Sanità

nov132019

Carenze farmaci, distributori europei: 60% dovuti a problemi di produzione e qualità

Carenze farmaci, distributori europei: 60% dovuti a problemi di produzione e qualità

European healthcare distribution association (Girp): oltre il 60% dei casi di carenza di medicinali è legato a problematiche di produzione o di qualità

Oltre il 60% dei casi di carenza di medicinali è legato a problematiche di produzione o di qualità, marketing e commercializzazione ne spiegano il 27% dei casi mentre il commercio parallelo sembra essere una causa marginale, in Spagna solo il 2% dei casi. A diffondere questi dati è l'European healthcare distribution association (Girp), l'associazione europea dei distributori farmaceutici che, in occasione dei Meetings autunnali, ha posto la carenza di medicinali "in cima alle sue priorità politiche".

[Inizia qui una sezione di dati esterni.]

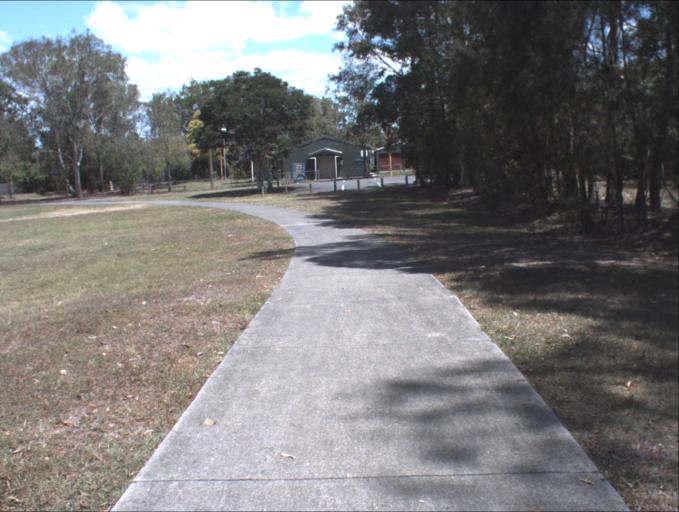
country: AU
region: Queensland
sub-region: Logan
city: Rochedale South
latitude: -27.6013
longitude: 153.1148
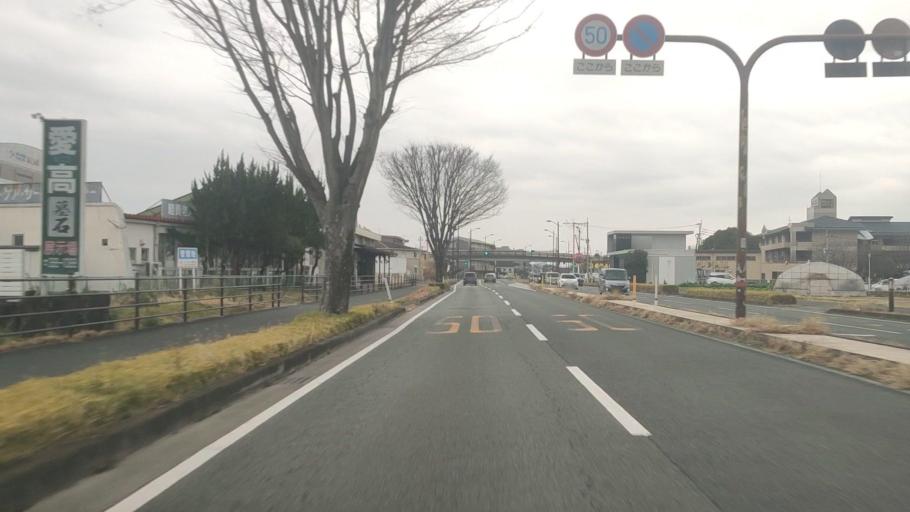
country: JP
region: Kumamoto
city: Kumamoto
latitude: 32.8130
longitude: 130.7821
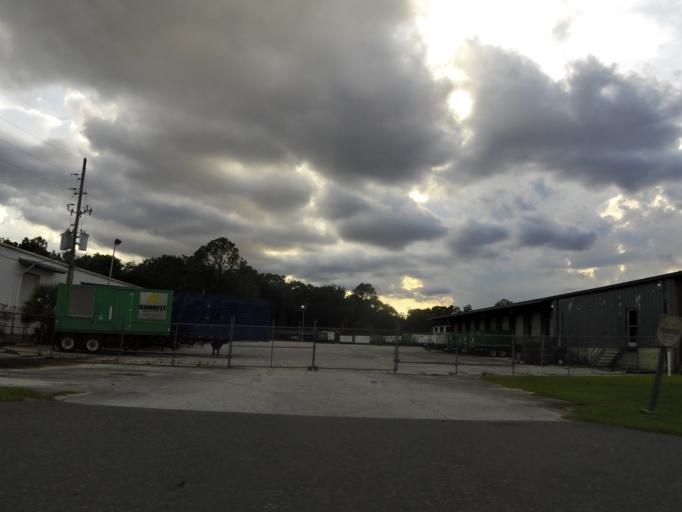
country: US
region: Florida
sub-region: Duval County
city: Jacksonville
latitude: 30.3195
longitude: -81.7646
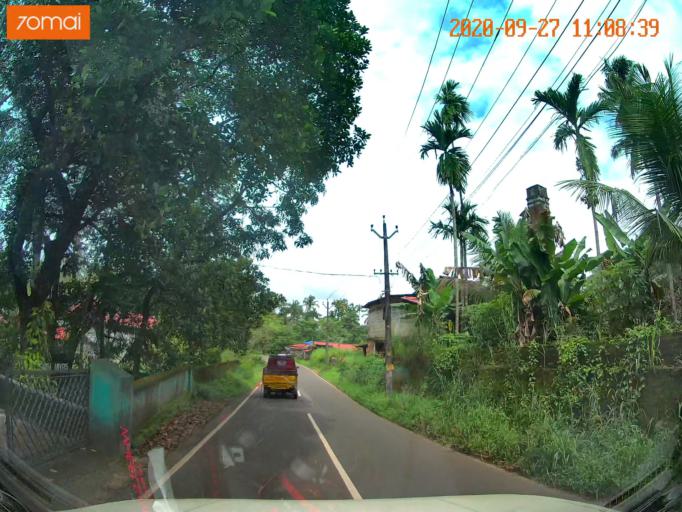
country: IN
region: Kerala
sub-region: Thrissur District
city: Trichur
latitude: 10.4314
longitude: 76.2323
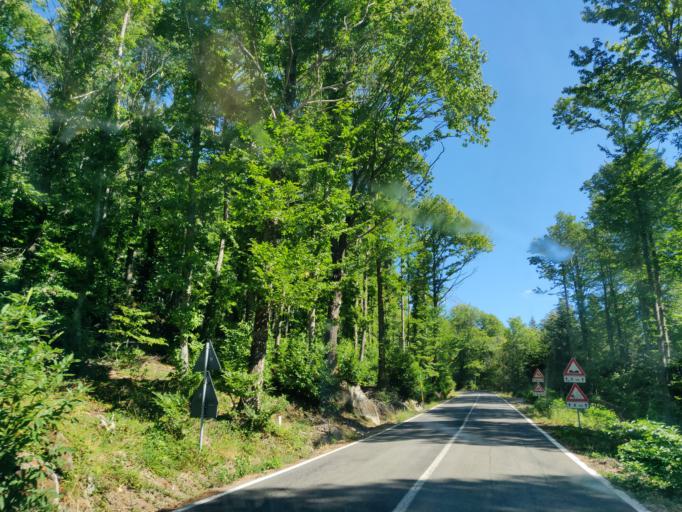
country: IT
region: Tuscany
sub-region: Provincia di Siena
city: Abbadia San Salvatore
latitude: 42.8980
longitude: 11.6487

Per Bernd Grabner, presidente Girp, le ragioni della carenza di farmaci «sono molte e comprendono problemi tecnici, qualità, economici a livello manifatturiero, mancanza di investimenti nelle capacità produttive, prezzi troppo bassi, richieste impreviste e interruzioni dell'offerta, ma non contribuiscono in egual misura al numero di incidenze di carenze: sulla base di una revisione dei siti web delle agenzie nazionali di medicinali, è chiaro che i problemi di produzione e qualità stanno provocando il maggior numero di nuovi casi di carenze». Per quanto non ci sia ancora armonizzazione nel categorizzare i termini, secondo Grabner si può generalizzare che «le problematiche legate a produzione/qualità rappresentano oltre il 60% dei casi di carenza, marketing/commercializzazione oltre il 27%, l commercio parallelo in Spagna, per esempio, rappresenta solo il 2%». Grabner ha espresso inoltre disaccordo su alcune richieste di usare il Sistema europeo di verifica dei medicinali (Emvs) per il monitoraggio delle carenze: «Il sistema non è progettato per questo scopo, serve una riprogettazione significativa e importanti investimenti nel settore. Potrà soddisfare questa aspettativa solo quando conterrà dati precisi sul livello delle scorte, che al momento non prevede».

«I distributori - sottolinea Monika Derecque-Pois, direttore generale Girp - sono nella posizione di poter fornire solo i farmaci che ricevono» e aggiunge che «pur riconoscendo che a volte è necessario che le autorità affrontino la carenza dovuta all'export, le restrizioni che comportano il blocco temporaneo in un singolo mercato, dovrebbero essere adottate solo quando sono necessarie ed efficaci a raggiungere l'obiettivo».

Per la Girp, le restrizioni alla fornitura andrebbero adottate sulla base di "criteri trasparenti, pubblici e non discriminatori, e di cui i distributori dovrebbero essere informati in anticipo. Le restrizioni devono seguire chiaramente i criteri stabiliti dalla Commissione Europea".